Data extracts.
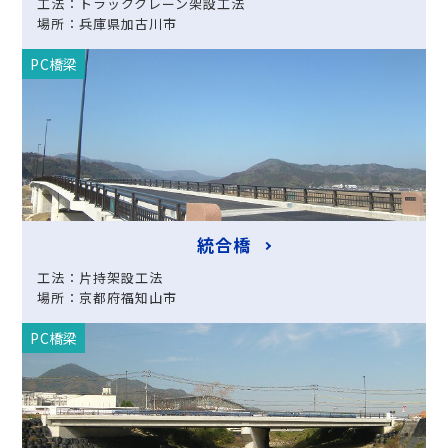
工法：トラッククレーン架設工法
場所：兵庫県加古川市
PC橋梁
統合橋
工法：片持架設工法
場所：京都府福知山市
PC橋梁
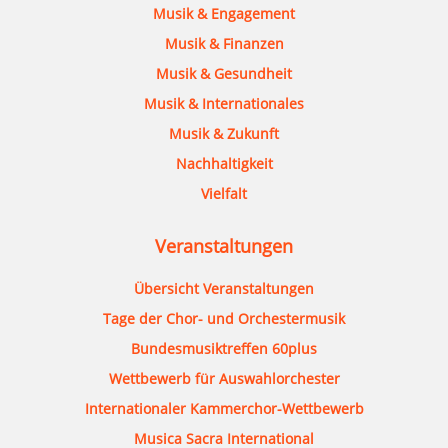
Musik & Engagement
Musik & Finanzen
Musik & Gesundheit
Musik & Internationales
Musik & Zukunft
Nachhaltigkeit
Vielfalt
Veranstaltungen
Übersicht Veranstaltungen
Tage der Chor- und Orchestermusik
Bundesmusiktreffen 60plus
Wettbewerb für Auswahlorchester
Internationaler Kammerchor-Wettbewerb
Musica Sacra International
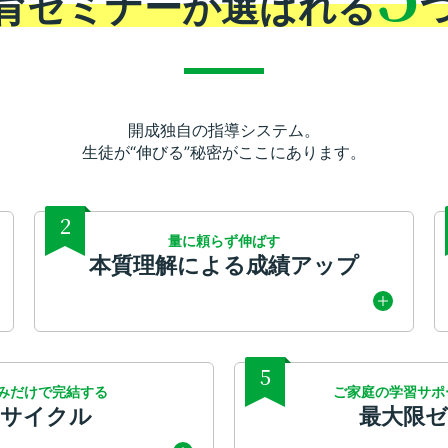
育セミナーが
選ばれる
開成独自の指導システム。
生徒が“伸びる”秘密がここにあります。
2
量に頼らず伸ばす
本質理解による成績アップ
5
みだけで完結する
ご家庭の学習サポ
学サイクル
最大限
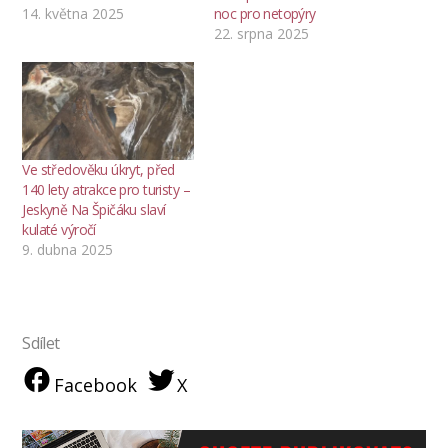
14. května 2025
noc pro netopýry
22. srpna 2025
Ve středověku úkryt, před
140 lety atrakce pro turisty –
Jeskyně Na Špičáku slaví
kulaté výročí
9. dubna 2025
Sdílet
Facebook
X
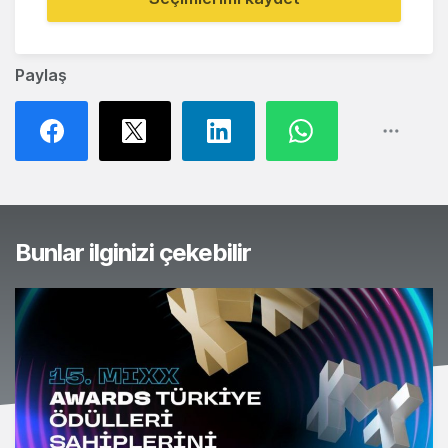
Paylaş
Bunlar ilginizi çekebilir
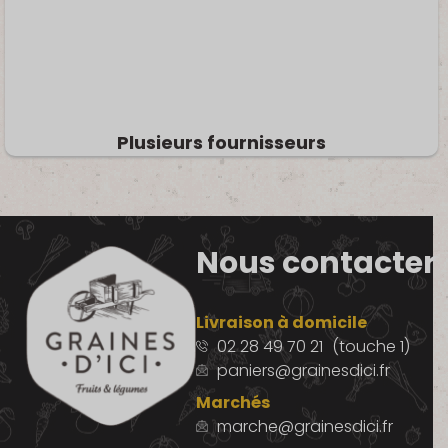
Plusieurs fournisseurs
Nous contacter
Livraison à domicile
02 28 49 70 21
(touche 1)
paniers@grainesdici.fr
Marchés
marche@grainesdici.fr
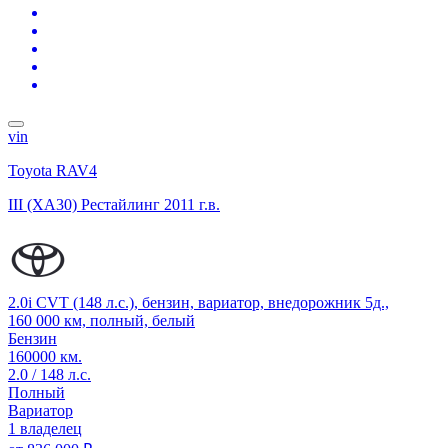
vin
Toyota RAV4
III (XA30) Рестайлинг
2011 г.в.
2.0i CVT (148 л.с.), бензин, вариатор, внедорожник 5д.,
160 000 км, полный, белый
Бензин
160000 км.
2.0 / 148 л.с.
Полный
Вариатор
1 владелец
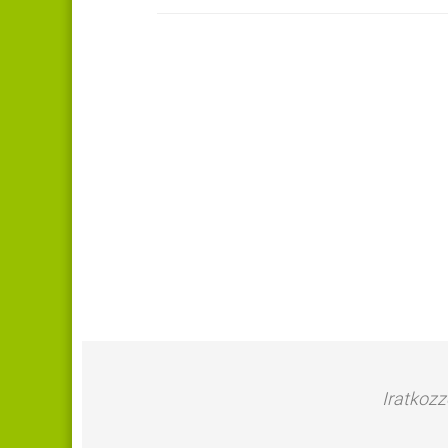
Iratkozz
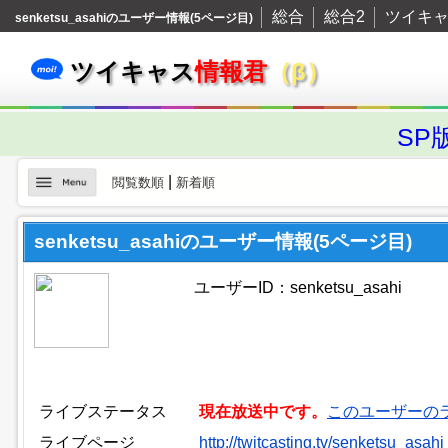
総合
総合2
ツイキ
senketsu_asahiのユーザー情報(5ページ目)
ツイキャス
情報君
（β）
SP
|
閲覧数順
新着順
senketsu_asahiのユーザー情報(5ページ目)
ユーザーID：senketsu_asahi
ライブステータス
現在放送中です。
このユーザーの
ライブページ
http://twitcasting.tv/senketsu_asahi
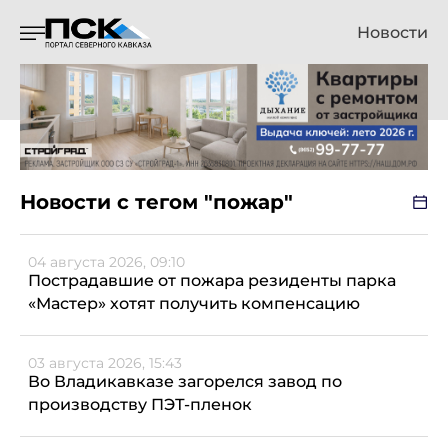
Новости
Новости с тегом "пожар"
04 августа 2026, 09:10
Пострадавшие от пожара резиденты парка
«Мастер» хотят получить компенсацию
03 августа 2026, 15:43
Во Владикавказе загорелся завод по
производству ПЭТ-пленок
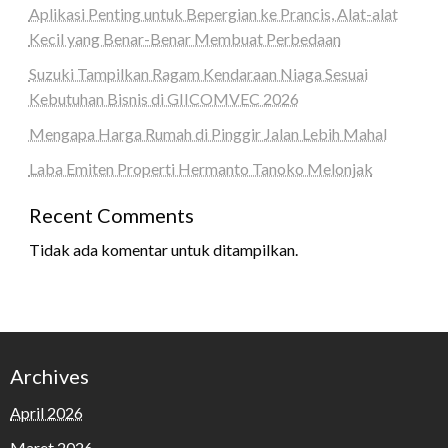
Aplikasi Penting untuk Bepergian ke Prancis, Alat-alat
Kecil yang Benar-Benar Membuat Perbedaan
Suzuki Tampilkan Ragam Kendaraan Niaga Sesuai
Kebutuhan Bisnis di GIICOMVEC 2026
Mengapa Harga Rumah di Pinggir Jalan Lebih Mahal
Laba Emiten Properti Hermanto Tanoko Melonjak
Recent Comments
Tidak ada komentar untuk ditampilkan.
Archives
April 2026
Maret 2026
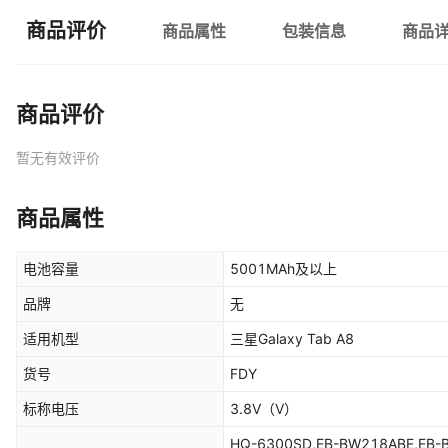
商品评价
商品属性
包装信息
商品
商品评价
暂无有效评价
商品属性
电池容量
5001MAh及以上
品牌
无
适用机型
三星Galaxy Tab A8
货号
FDY
标称电压
3.8V
（V）
HQ-6300SD,EB-BW218ABE,EB-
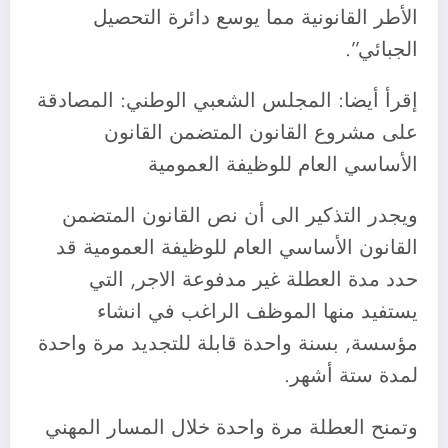
الأطر القانونية مما يوسع دائرة التحصيل
الجبائي”.
إقرأ أيضا: المجلس الشعبي الوطني: المصادقة
على مشروع القانون المتضمن القانون
الأساسي العام للوظيفة العمومية
ويجدر التذكير الى أن نص القانون المتضمن
القانون الأساسي العام للوظيفة العمومية قد
حدد مدة العطلة غير مدفوعة الاجر, التي
يستفيد منها الموظف الراغب في انشاء
مؤسسة, بسنة واحدة قابلة للتجديد مرة واحدة
لمدة ستة أشهر.
وتمنح العطلة مرة واحدة خلال المسار المهني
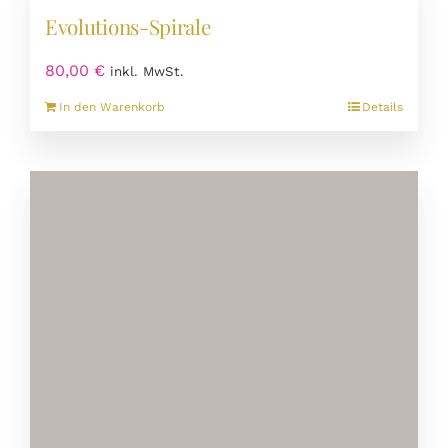
Evolutions-Spirale
80,00
€
inkl. MwSt.
In den Warenkorb
Details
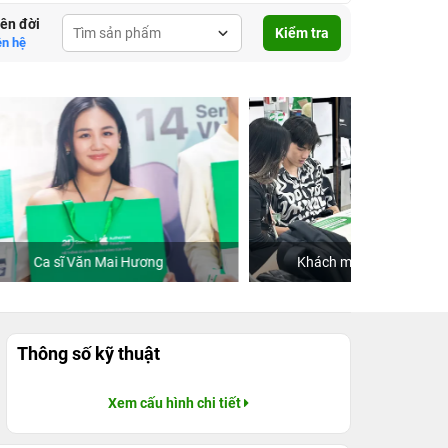
lên đời
Kiểm tra
ên hệ
Khách mua hàng tại 24hStore
Thông số kỹ thuật
Xem cấu hình chi tiết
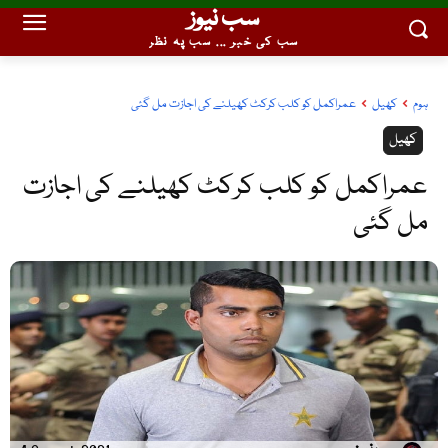
سب نیوز
سب کی خبر ... سب پہ نظر
ہوم
کھیل
عمراکمل کو کلب کرکٹ کھیلنے کی اجازت مل گئی
کھیل
عمراکمل کو کلب کرکٹ کھیلنے کی اجازت
مل گئی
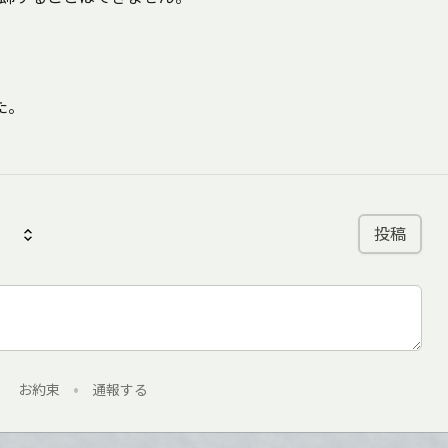
た。
投稿
お約束
•
通報する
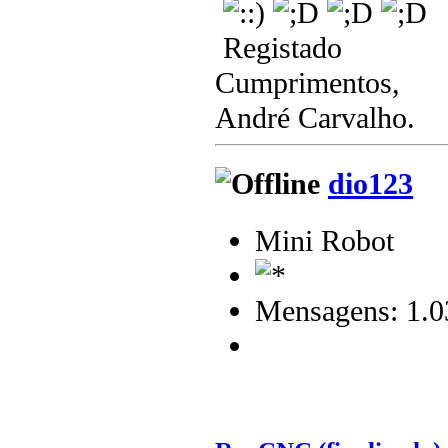
Registado
Cumprimentos,
André Carvalho.
dio123
Mini Robot
Mensagens: 1.0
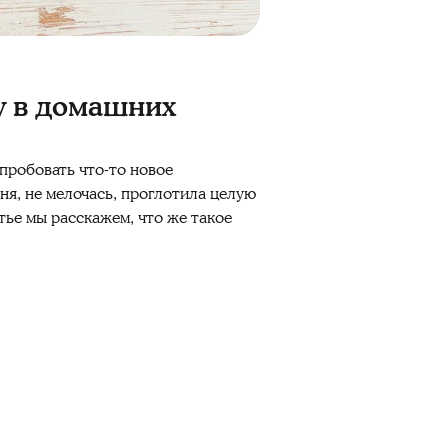
у в домашних
пробовать что-то новое
ня, не мелочась, проглотила целую
атье мы расскажем, что же такое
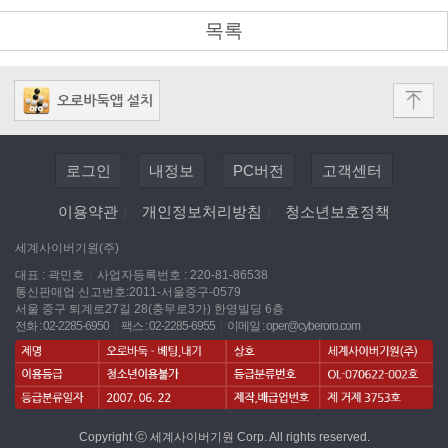
목록
로그인
내정보
PC버전
고객센터
이용약관
|
개인정보처리방침
|
청소년보호정책
세계사이버기원(주)
대표 : 곽민호
|
사업자등록번호 : 220-81-86538
통신판매업 신고번호:2011-서울중구-0579
서울 중구 퇴계로27길 28(충무로3가) 한영빌딩 6층
전화 : 02-2285-6950
|
팩스 : 02-2285-6955
|
이메일 :
oper@cyberoro.com
Copyright ⓒ 세계사이버기원 Corp. All rights reserved.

Work instructions.
A single number is the expected reply: the number of lines in the listing that contain the string "عمراکمل".

Response box.
2